HALO JEMBER – Tragedi kecelakaan kembali terjadi di jalur wisata Gunung Bromo, Kabupaten Probolinggo. Terbaru, sebuah bus pariwisata yang mengangkut rombongan karyawan Rumah Sakit Bina Sehat ( RSBS ) Jember mengalami kecelakaan maut pada Minggu (14/9) hingga sebabkan 8 orang tewas dan puluhan lainnya luka-luka.

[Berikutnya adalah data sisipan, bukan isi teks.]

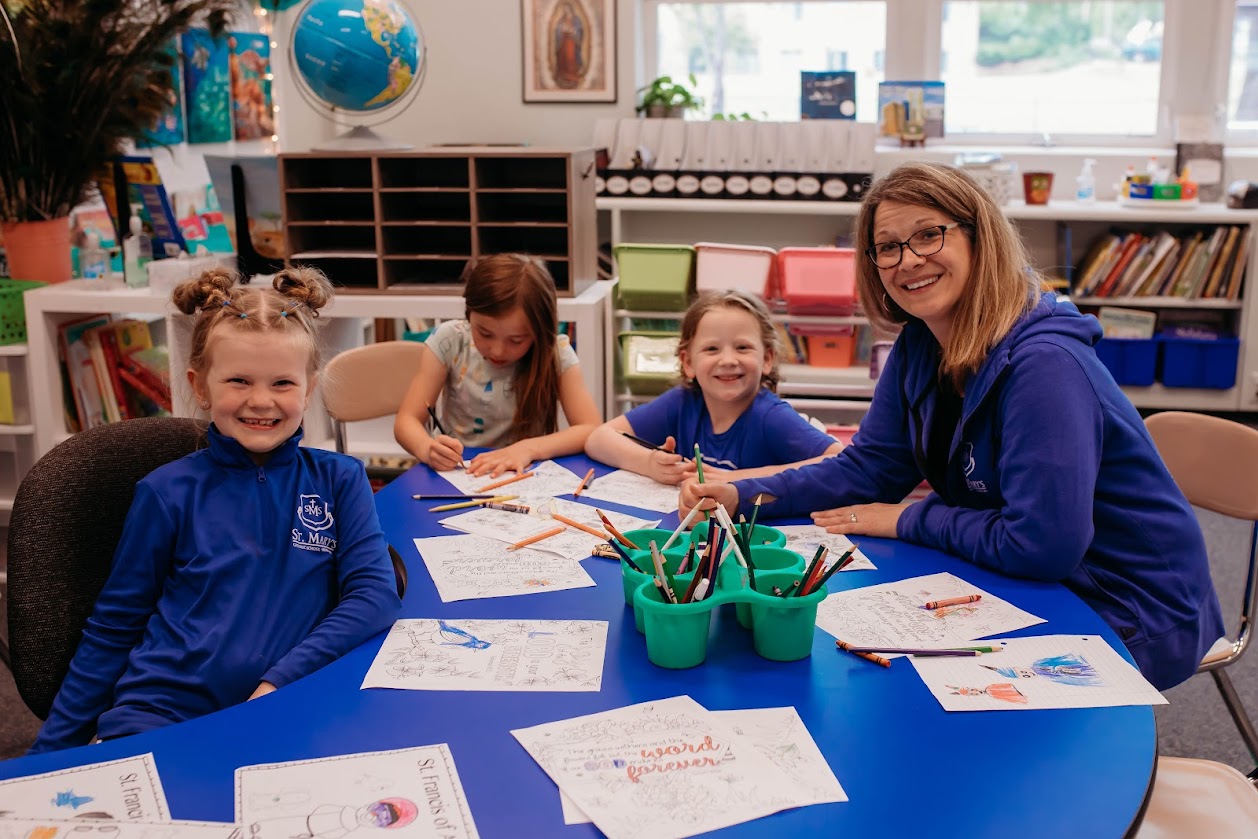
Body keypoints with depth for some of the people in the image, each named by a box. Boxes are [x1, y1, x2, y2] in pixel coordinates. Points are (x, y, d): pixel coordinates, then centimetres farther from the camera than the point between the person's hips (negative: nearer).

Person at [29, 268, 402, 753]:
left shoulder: (338, 480, 6)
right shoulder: (169, 492, 5)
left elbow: (376, 593, -3)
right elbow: (113, 627, 12)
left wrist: (280, 682, -14)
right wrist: (50, 758, 10)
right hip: (157, 715, -1)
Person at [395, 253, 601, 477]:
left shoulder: (555, 352, -11)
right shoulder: (449, 341, -10)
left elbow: (592, 430, -14)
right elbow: (407, 419, -9)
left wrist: (529, 448, -28)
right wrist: (427, 448, -29)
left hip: (522, 480, 0)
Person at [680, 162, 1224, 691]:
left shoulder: (1043, 363, -29)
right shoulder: (919, 346, -2)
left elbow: (1041, 544, -31)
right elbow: (866, 467, 3)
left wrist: (909, 520, -17)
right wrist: (742, 496, -12)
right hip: (1035, 588, 7)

Peristiwa ini menambah daftar panjang kecelakaan di jalur Bromo yang terkenal rawan. Berikut deretan kasus kecelakaan di Jalur Wisata Bromo:
- Mobil Fortuner Terjun ke Jurang
Sebuah Toyota fortuner terjun ke jurang di Dusun Jarak Ijo, Desa Ngadas, Kecamatan Poncokusumo pada Senin (13/5/24). Terdapat 9 penumpang dan 4 diantaranya meninggal dunia, sementara lainnya mengalami luka-luka hingga patah tulang. Kecelakaan ini diduga lantaran rem blong saat jalan menurun dan tikungan.
- Rombongan Komisioner KPU Probolinggo
Mobil yang membawa rombongan komisioner KPU Probolinggo bertabrakan dengan sepeda motor tanpa plat nomor di Desa Ngadas, Sukapura pada Rabu (17/7/24). Seorang pelajar berusia 14 tahun, pengendara motor, meninggal di lokasi kejadian. Penumpang mobil, termasuk anggota KPU, selamat tanpa luka serius.
- Jip Wisata Bromo Masuk Jurang
Kecelakaan Tunggal yang melibatkan kendaraan Hardtop bernomor polisi N 1426 RN membawa 5 orang penumpang perempuan wisatawan. Melaju dari arah Bromo ke Probolinggo, saat memasuki tikungan tajam di depan SMPN 1 Sukapura, sopir diduga kehilangan kendali kemudi sehingga menyebabkan kendaraan menabrak batas pengaman jalan dan terjun bebas ke jurang dengan posisi terbalik. Semua penumpang dan sopir selamat, namun mengalami luka-luka hingga patah tulang.
- Elf Rem Blong
Sebuah kendaraan Elf yang membawa 19 wisatawan asal Surabaya mengalami rem blong ketika turun dari jalur Bromo di Jalan Jatian, Desa Ngepung, Kecamatan Sukapura pada Sabtu (17/8/24). Akibatnya Elf tersebut menabrak pengendara sepeda motor dari arah bawah. Dua orang tewas yakni pengemudi Elf dan pengendara motor, sementara 8 penumpang mengalami luka berat dan lainnya luka ringan.
Kecelakaan di jalur Bromo bukanlah fenomena baru. Banyak insiden lain yang menewaskan atau mencederai orang, baik wisatawan maupun warga lokal.
Deratan kecelakaan ini menjadi pengingat bagi wisatawan maupun pengemudi untuk lebih berhati-hati saat melintas di jalur Bromo.
Medan yang curam dan berkelok menuntut kondisi kendaraan prima serta sopir yang bernar-benar memahami jalur tersebut. Memastikan kondisi kendaraan, tidak melaju dengan kecepatan di atas rata-rata menjadi langkah penting untuk mencegah terjadinya kecelakaan serupa di kemudian hari.